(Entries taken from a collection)
= = = =

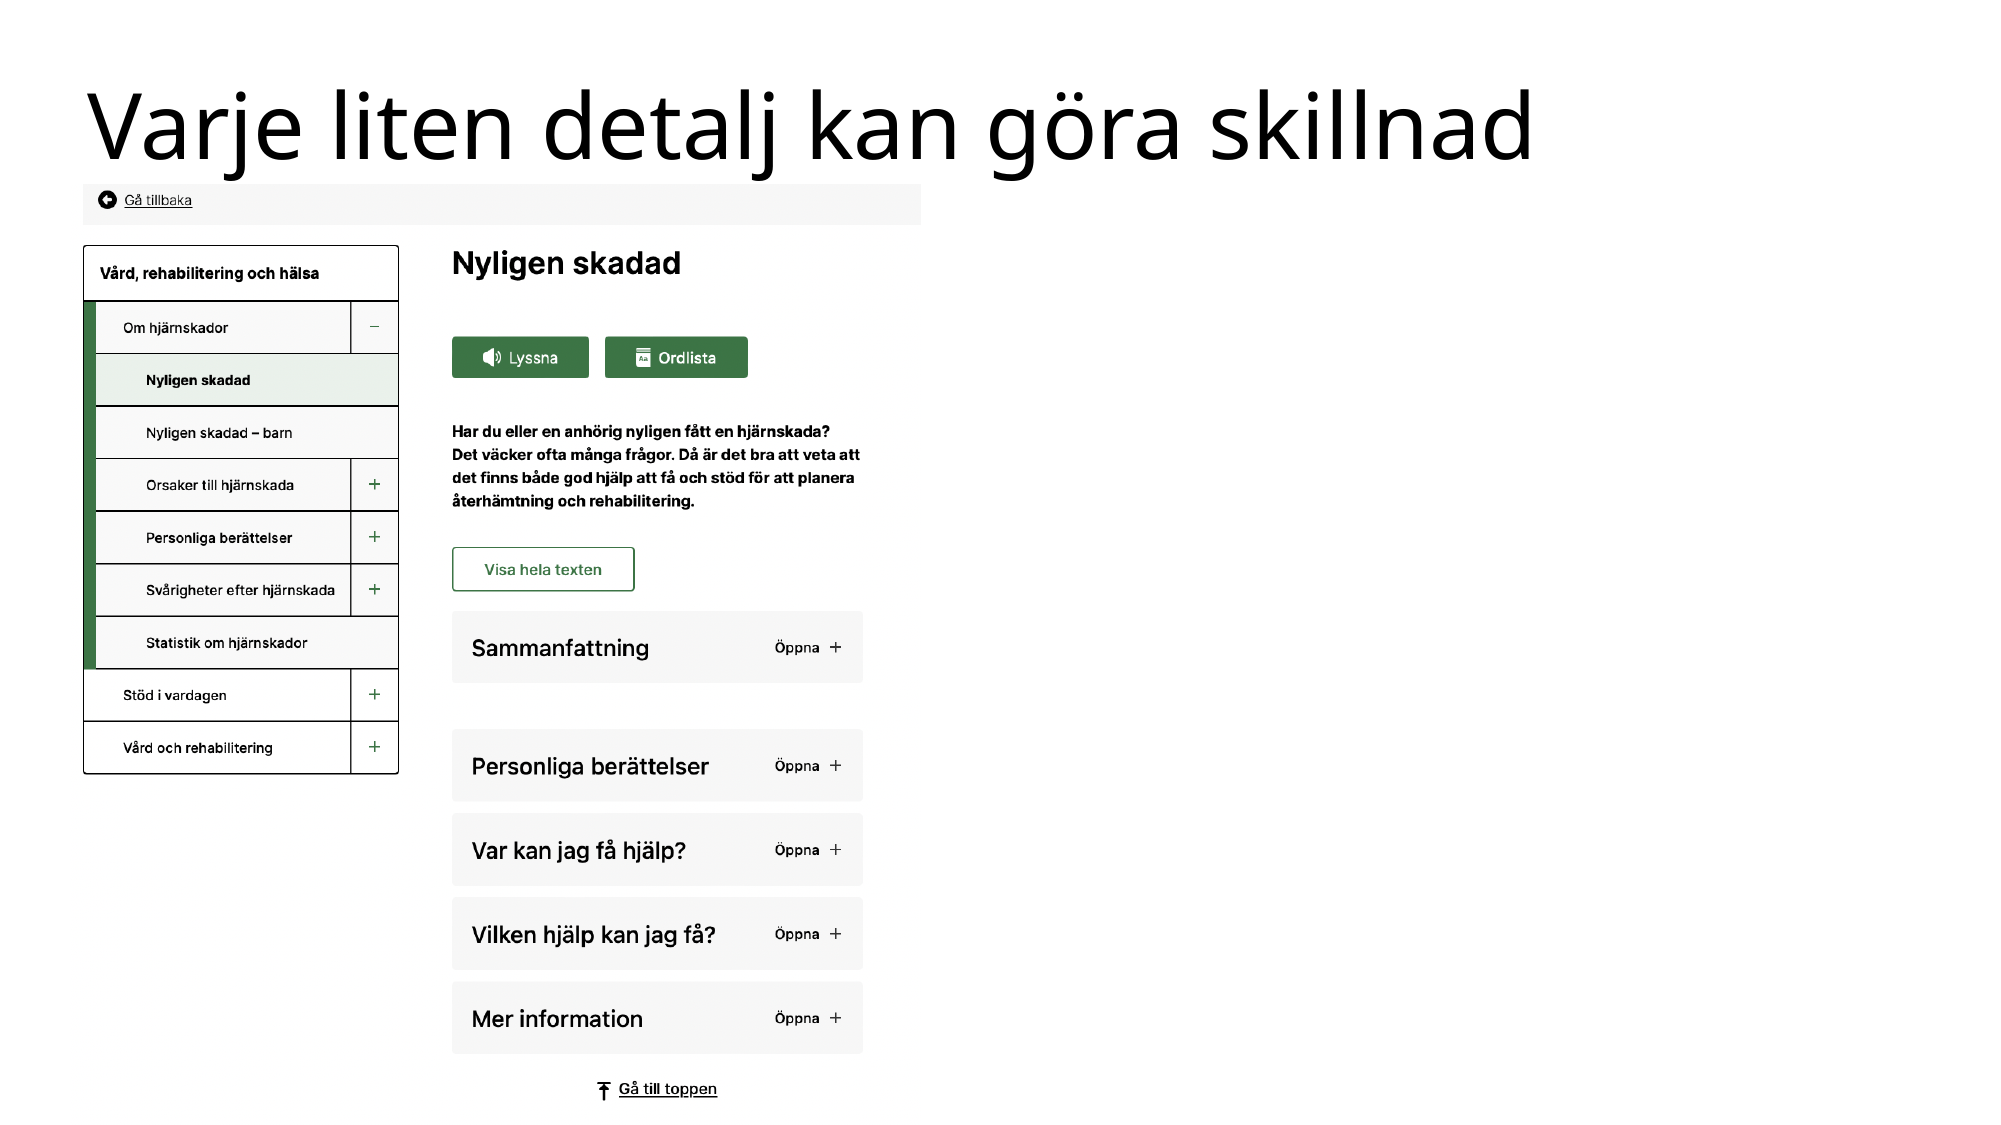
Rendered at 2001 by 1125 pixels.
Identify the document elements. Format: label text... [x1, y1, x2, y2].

text_box Varje liten detalj kan göra skillnad [72, 72, 1899, 199]
picture [70, 184, 921, 1125]
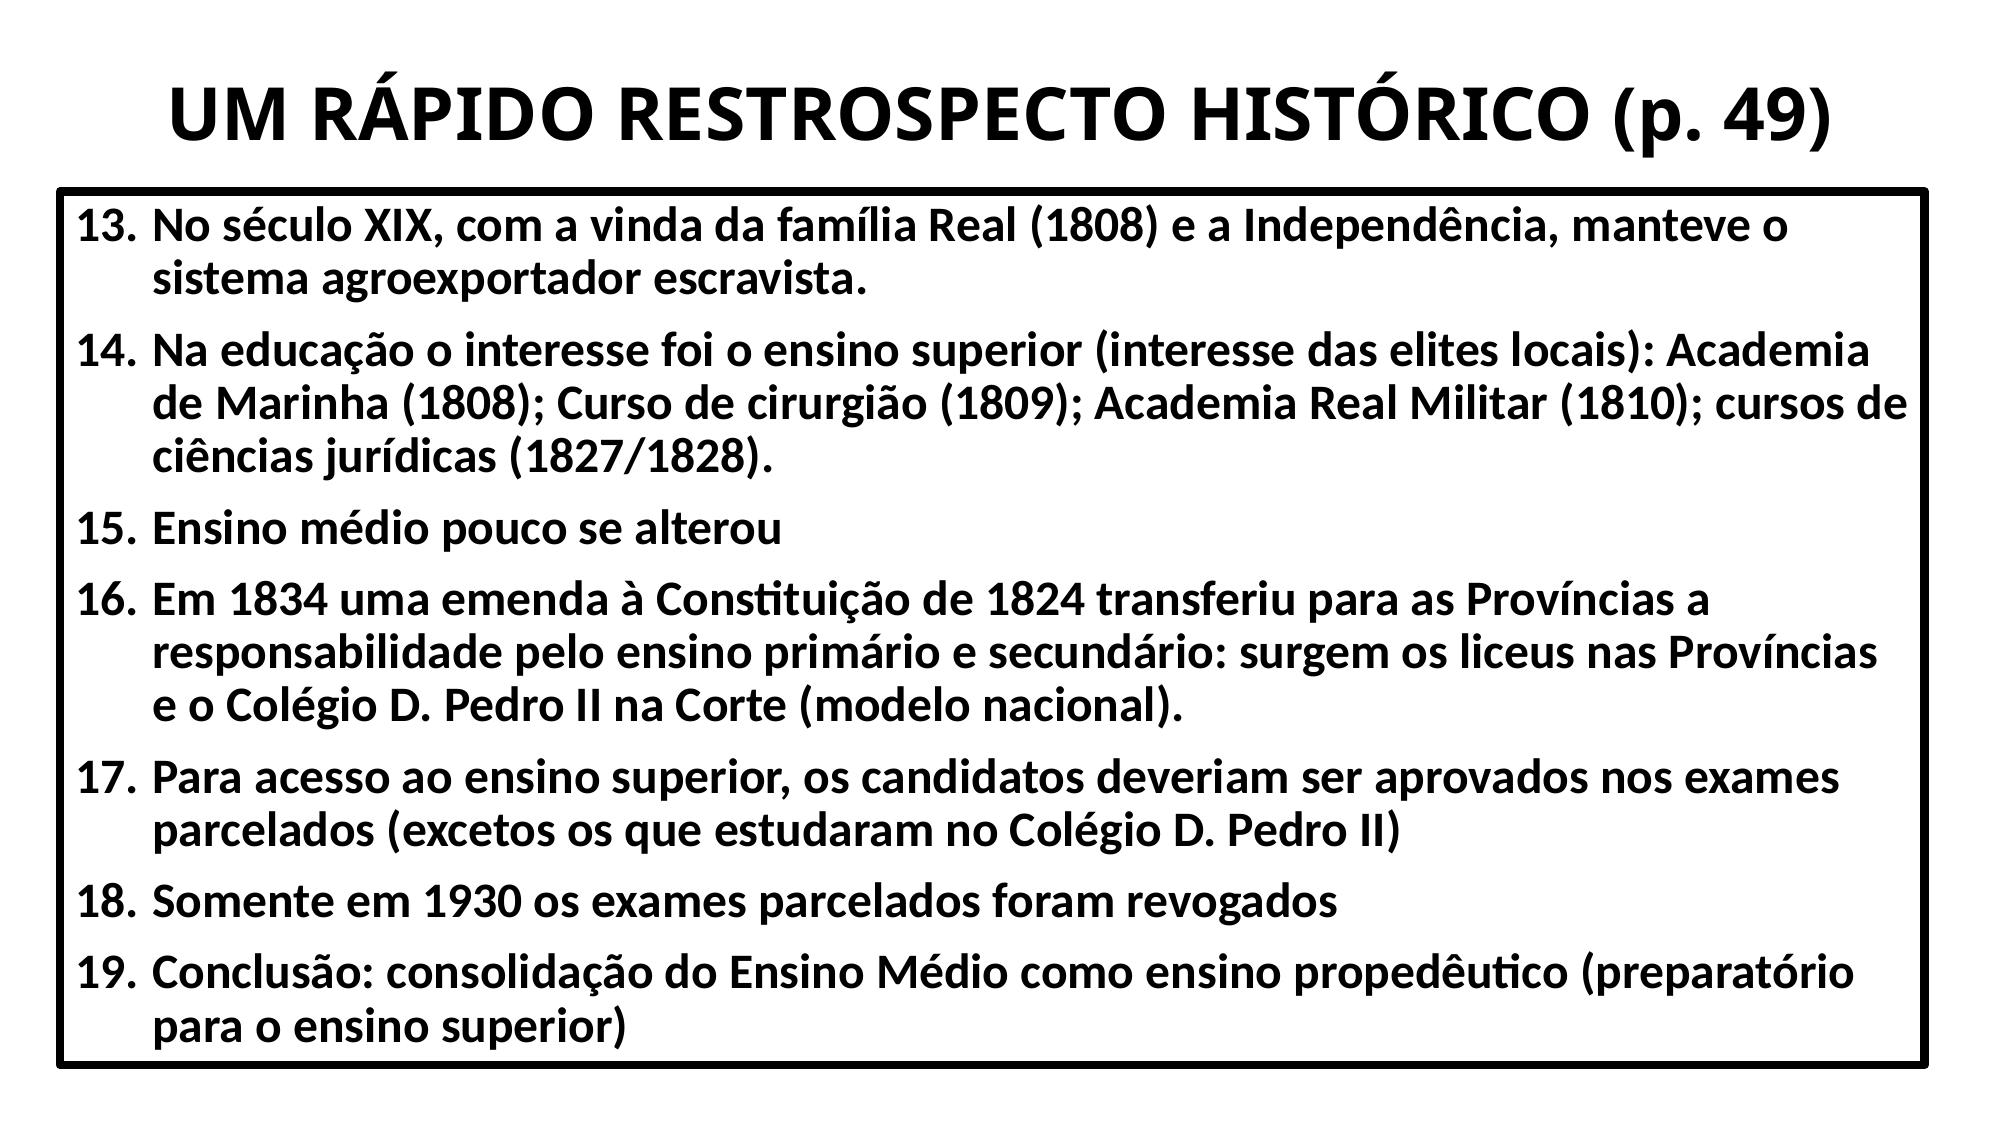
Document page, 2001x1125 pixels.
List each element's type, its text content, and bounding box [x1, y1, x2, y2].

= = = =

What you have to do:
Scan the data above and report each line in which "pixels" is present.

Result:
Rendered at 2001 by 1125 pixels.
Document page, 2001x1125 pixels.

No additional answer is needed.